| Saved data entries |
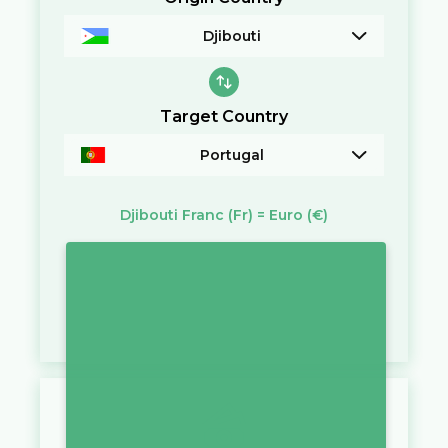
Djibouti
Target Country
Portugal
Djibouti Franc
(Fr)
=
Euro
(€)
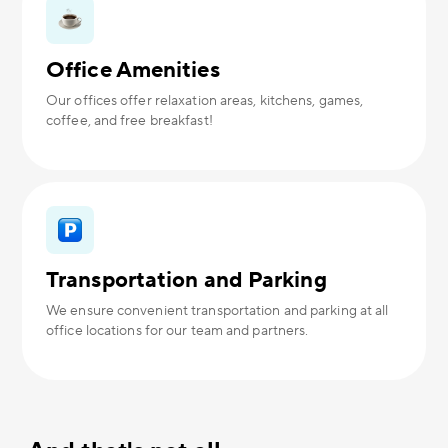
Office Amenities
Our offices offer relaxation areas, kitchens, games,
coffee, and free breakfast!
Transportation and Parking
We ensure convenient transportation and parking at all
office locations for our team and partners.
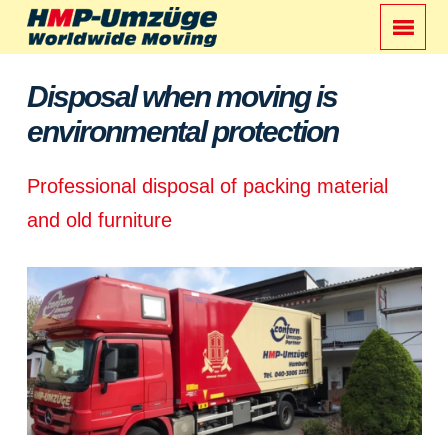
Disposal when moving is
environmental protection
Professional disposal of packing material
and old furniture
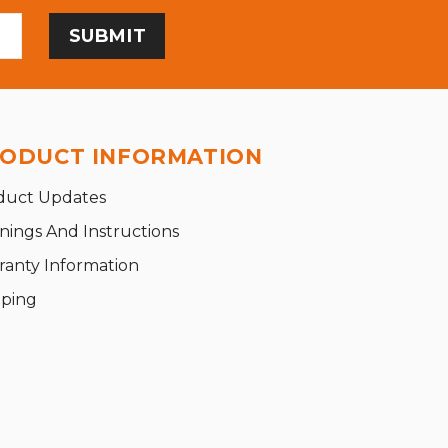
ODUCT INFORMATION
duct Updates
nings And Instructions
ranty Information
pping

| What to produce |
Reproduce the lines above, starting at the one that contains "Office Amenities" and ending at the last line of the saved data entries, both included. Leave the pictures out.

| Answer section |
Office Amenities
Our offices offer relaxation areas, kitchens, games,
coffee, and free breakfast!
Transportation and Parking
We ensure convenient transportation and parking at all
office locations for our team and partners.
Disposal when moving is
environmental protection
Professional disposal of packing material
and old furniture
ODUCT INFORMATION
duct Updates
nings And Instructions
ranty Information
pping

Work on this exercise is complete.